What needs to be done:
Which lines of the records contain the word "жизни"? Show each of them.

BEGIN Records for this exercise

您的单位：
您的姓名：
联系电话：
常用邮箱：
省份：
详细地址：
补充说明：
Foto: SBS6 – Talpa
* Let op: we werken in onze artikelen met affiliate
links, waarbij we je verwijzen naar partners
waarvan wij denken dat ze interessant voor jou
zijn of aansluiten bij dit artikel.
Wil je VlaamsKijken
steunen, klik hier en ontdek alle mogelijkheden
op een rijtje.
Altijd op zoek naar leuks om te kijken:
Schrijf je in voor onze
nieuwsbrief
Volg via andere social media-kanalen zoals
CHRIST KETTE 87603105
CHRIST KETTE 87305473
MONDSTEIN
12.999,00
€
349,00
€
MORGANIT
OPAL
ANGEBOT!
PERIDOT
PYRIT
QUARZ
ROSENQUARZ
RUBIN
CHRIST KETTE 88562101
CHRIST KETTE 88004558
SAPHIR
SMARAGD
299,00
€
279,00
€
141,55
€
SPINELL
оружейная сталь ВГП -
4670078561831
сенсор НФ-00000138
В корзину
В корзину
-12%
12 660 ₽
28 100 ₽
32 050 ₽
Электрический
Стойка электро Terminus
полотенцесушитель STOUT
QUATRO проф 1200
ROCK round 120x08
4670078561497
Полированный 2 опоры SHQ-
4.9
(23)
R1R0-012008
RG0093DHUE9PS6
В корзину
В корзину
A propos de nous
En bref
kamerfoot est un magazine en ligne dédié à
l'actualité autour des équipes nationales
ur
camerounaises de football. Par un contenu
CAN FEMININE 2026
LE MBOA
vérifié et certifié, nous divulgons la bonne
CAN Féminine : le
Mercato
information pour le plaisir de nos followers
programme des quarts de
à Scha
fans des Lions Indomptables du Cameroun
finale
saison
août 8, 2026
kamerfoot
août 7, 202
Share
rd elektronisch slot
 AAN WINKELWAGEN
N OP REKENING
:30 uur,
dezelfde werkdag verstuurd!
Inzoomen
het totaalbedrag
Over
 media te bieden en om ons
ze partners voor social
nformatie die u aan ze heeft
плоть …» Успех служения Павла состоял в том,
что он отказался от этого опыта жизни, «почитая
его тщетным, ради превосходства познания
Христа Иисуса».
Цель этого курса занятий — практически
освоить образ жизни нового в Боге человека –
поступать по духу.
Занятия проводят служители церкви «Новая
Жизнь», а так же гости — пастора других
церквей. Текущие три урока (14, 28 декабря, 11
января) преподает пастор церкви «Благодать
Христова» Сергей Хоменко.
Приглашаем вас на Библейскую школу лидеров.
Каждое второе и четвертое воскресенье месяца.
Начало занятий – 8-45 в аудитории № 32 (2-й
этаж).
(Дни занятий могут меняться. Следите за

END Records for this exercise

Answer to this exercise:
что он отказался от этого опыта жизни, «почитая
освоить образ жизни нового в Боге человека –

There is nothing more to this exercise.